• W Indian Med J · Dec 2001

    Severe neurological complications post-open heart surgery. The Jamaican experience.

    • M Scarlett and H Spencer.
    • Department of Surgery, Radiology, Anaesthesia and Intensive Care, University of the West Indies, Kingston 7, Jamaica. mdcarl@yahoo.com
    • W Indian Med J. 2001 Dec 1; 50 (4): 297-303.

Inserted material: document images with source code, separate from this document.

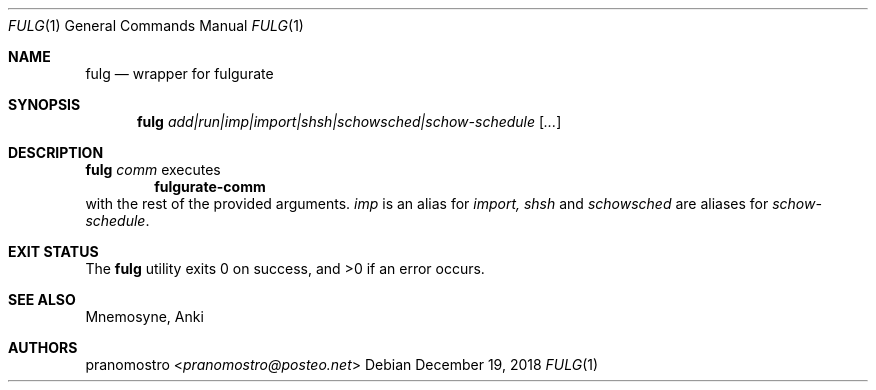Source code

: .Dd December 19, 2018
.Dt FULG 1
.Os

.Sh NAME
.Nm fulg
.Nd wrapper for fulgurate

.Sh SYNOPSIS
.Nm
.Ar add|run|imp|import|shsh|schowsched|schow-schedule
.Op Ar ...

.Sh DESCRIPTION
.Nm
.Ar comm
executes
.Dl fulgurate-comm
with the rest of the provided arguments.
.Ar imp
is an alias for
.Ar import,
.Ar shsh
and
.Ar schowsched
are aliases for
.Ar schow-schedule .

.Sh EXIT STATUS
.Ex -std

.Sh SEE ALSO
Mnemosyne, Anki

.Sh AUTHORS
.An pranomostro Aq Mt pranomostro@posteo.net
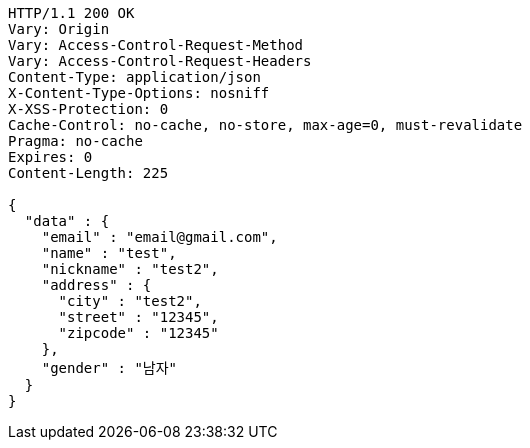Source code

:[source,http,options="nowrap"]
----
HTTP/1.1 200 OK
Vary: Origin
Vary: Access-Control-Request-Method
Vary: Access-Control-Request-Headers
Content-Type: application/json
X-Content-Type-Options: nosniff
X-XSS-Protection: 0
Cache-Control: no-cache, no-store, max-age=0, must-revalidate
Pragma: no-cache
Expires: 0
Content-Length: 225

{
  "data" : {
    "email" : "email@gmail.com",
    "name" : "test",
    "nickname" : "test2",
    "address" : {
      "city" : "test2",
      "street" : "12345",
      "zipcode" : "12345"
    },
    "gender" : "남자"
  }
}
----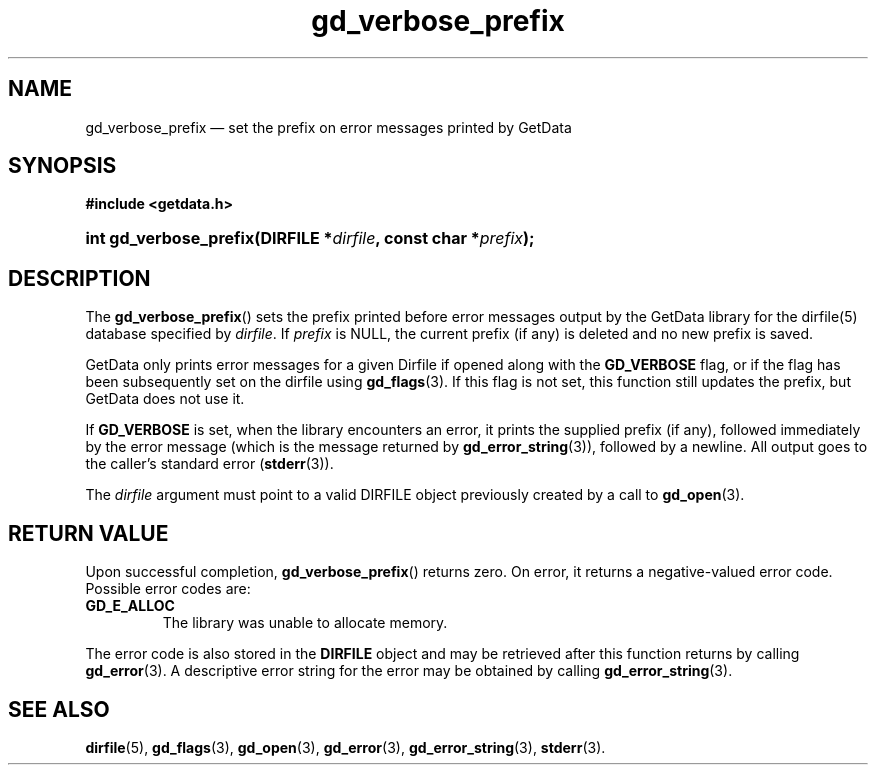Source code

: .\" gd_verbose_prefix.3.  The gd_verbose_prefix man page.
.\"
.\" Copyright (C) 2012, 2016 D. V. Wiebe
.\"
.\""""""""""""""""""""""""""""""""""""""""""""""""""""""""""""""""""""""""
.\"
.\" This file is part of the GetData project.
.\"
.\" Permission is granted to copy, distribute and/or modify this document
.\" under the terms of the GNU Free Documentation License, Version 1.2 or
.\" any later version published by the Free Software Foundation; with no
.\" Invariant Sections, with no Front-Cover Texts, and with no Back-Cover
.\" Texts.  A copy of the license is included in the `COPYING.DOC' file
.\" as part of this distribution.
.\"
.TH gd_verbose_prefix 3 "22 November 2016" "Version 0.10.0" "GETDATA"
.SH NAME
gd_verbose_prefix \(em set the prefix on error messages printed by GetData
.SH SYNOPSIS
.B #include <getdata.h>
.HP
.nh
.ad l
.BI "int gd_verbose_prefix(DIRFILE *" dirfile ", const char *" prefix );
.hy
.ad n
.SH DESCRIPTION
The
.BR gd_verbose_prefix ()
sets the prefix printed before error messages output by the GetData library
for the dirfile(5) database specified by
.IR dirfile .
If
.I prefix
is NULL, the current prefix (if any) is deleted and no new prefix is saved.

GetData only prints error messages for a given Dirfile if opened along with the
.B GD_VERBOSE
flag, or if the flag has been subsequently set on the dirfile using
.BR gd_flags (3).
If this flag is not set, this function still updates the prefix, but GetData
does not use it.
.PP
If
.B GD_VERBOSE
is set, when the library encounters an error, it prints the supplied prefix (if
any), followed immediately by the error message (which is the message returned
by
.BR gd_error_string (3)),
followed by a newline.  All output goes to the caller's standard error
.RB ( stderr (3)).

The 
.I dirfile
argument must point to a valid DIRFILE object previously created by a call to
.BR gd_open (3).

.SH RETURN VALUE
Upon successful completion,
.BR gd_verbose_prefix ()
returns zero.  On error, it returns a negative-valued error code.  Possible
error codes are:
.TP
.B GD_E_ALLOC
The library was unable to allocate memory.
.PP
The error code is also stored in the
.B DIRFILE
object and may be retrieved after this function returns by calling
.BR gd_error (3).
A descriptive error string for the error may be obtained by calling
.BR gd_error_string (3).
.SH SEE ALSO
.BR dirfile (5),
.BR gd_flags (3),
.BR gd_open (3),
.BR gd_error (3),
.BR gd_error_string (3),
.BR stderr (3).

    AbstractDuring the period January 1994 to December 1999, a total of 395 patients--adults and children--underwent various types of open heart surgical (OHS) procedures. The age range of these patients was 10 days to 77 years. Most (43.5%) of these patients underwent valve replacement--first time and 'redo'--as a result of rheumatic heart disease of varying duration and severity. The other large group was the complex congenital heart abnormalities (16%), followed by the group that underwent repair of atrial septal defect (13%), coronary artery bypass graft (13%) and repair of ventricular septal defect (12%). Open valve repair (2%) and excision of atrial myxoma (0.5%) were uncommon OHS procedures. Nine patients (2.3%) developed severe neurological complications (NCs) post-OHS. These included: a short period (< 48 hours) of irritability and fluctuating consciousness level; seizure activity associated with hemisparesis and/or blindness; severe encephalopathy and vegetative state. Four patients showed complete recovery, but one died as a result of complications of the anti-seizure medication. Of the other five, four died as a result of the NCs, and one was discharged in a vegetative state. Such severe neurological complications after an otherwise successful cardiac surgery represent a devastating outcome for patients and their families, and the social and economic impacts are enormous. Several risk factors were identified. The main ones being mitral valve replacement (MVR), especially 'redo' surgery, female gender, age over 60 years, high New York Heart Association functional class and post-operative hypotension. However, the true incidence of NCs (gross and subtle) in the study group cannot be ascertained. A detailed, structured neurological and neuropsychiatric assessment, both pre- and post-operatively, is therefore needed to document the true incidence of this complication. There is also the need for public education, especially for those with valvular disease, in order to encourage changes in attitude and behaviour towards continued follow-up care and valve surgery, both first time and 'redo'.